# What you are asked to do:
Beginning with the line that contains "staining of melanoma", copy each remaining line of the data below exactly.

--- Dataset section ---

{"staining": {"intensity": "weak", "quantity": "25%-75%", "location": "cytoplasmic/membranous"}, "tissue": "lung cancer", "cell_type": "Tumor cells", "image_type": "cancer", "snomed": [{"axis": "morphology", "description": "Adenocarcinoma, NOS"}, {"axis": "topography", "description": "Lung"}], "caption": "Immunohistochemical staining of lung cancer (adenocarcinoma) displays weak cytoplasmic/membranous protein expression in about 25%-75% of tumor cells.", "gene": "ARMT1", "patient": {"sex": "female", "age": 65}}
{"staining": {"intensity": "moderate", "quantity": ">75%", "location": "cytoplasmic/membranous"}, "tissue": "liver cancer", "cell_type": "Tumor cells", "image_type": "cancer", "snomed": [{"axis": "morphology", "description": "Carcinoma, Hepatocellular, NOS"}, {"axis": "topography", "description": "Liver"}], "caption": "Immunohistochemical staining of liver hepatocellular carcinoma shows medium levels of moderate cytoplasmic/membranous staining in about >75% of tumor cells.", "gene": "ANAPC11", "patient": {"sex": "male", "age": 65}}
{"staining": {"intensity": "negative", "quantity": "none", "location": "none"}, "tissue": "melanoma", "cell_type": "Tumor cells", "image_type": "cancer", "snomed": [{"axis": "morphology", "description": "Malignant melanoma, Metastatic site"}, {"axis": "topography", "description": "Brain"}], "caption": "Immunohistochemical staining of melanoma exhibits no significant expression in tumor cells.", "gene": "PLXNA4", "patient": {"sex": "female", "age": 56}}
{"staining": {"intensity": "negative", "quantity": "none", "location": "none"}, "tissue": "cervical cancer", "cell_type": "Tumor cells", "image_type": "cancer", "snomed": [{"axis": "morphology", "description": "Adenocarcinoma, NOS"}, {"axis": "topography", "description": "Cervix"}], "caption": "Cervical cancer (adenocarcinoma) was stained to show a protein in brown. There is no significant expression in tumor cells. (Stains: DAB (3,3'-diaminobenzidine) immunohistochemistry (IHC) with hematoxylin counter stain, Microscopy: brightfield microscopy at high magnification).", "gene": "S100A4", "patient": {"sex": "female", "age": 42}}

---

# Task solution:
{"staining": {"intensity": "negative", "quantity": "none", "location": "none"}, "tissue": "melanoma", "cell_type": "Tumor cells", "image_type": "cancer", "snomed": [{"axis": "morphology", "description": "Malignant melanoma, Metastatic site"}, {"axis": "topography", "description": "Brain"}], "caption": "Immunohistochemical staining of melanoma exhibits no significant expression in tumor cells.", "gene": "PLXNA4", "patient": {"sex": "female", "age": 56}}
{"staining": {"intensity": "negative", "quantity": "none", "location": "none"}, "tissue": "cervical cancer", "cell_type": "Tumor cells", "image_type": "cancer", "snomed": [{"axis": "morphology", "description": "Adenocarcinoma, NOS"}, {"axis": "topography", "description": "Cervix"}], "caption": "Cervical cancer (adenocarcinoma) was stained to show a protein in brown. There is no significant expression in tumor cells. (Stains: DAB (3,3'-diaminobenzidine) immunohistochemistry (IHC) with hematoxylin counter stain, Microscopy: brightfield microscopy at high magnification).", "gene": "S100A4", "patient": {"sex": "female", "age": 42}}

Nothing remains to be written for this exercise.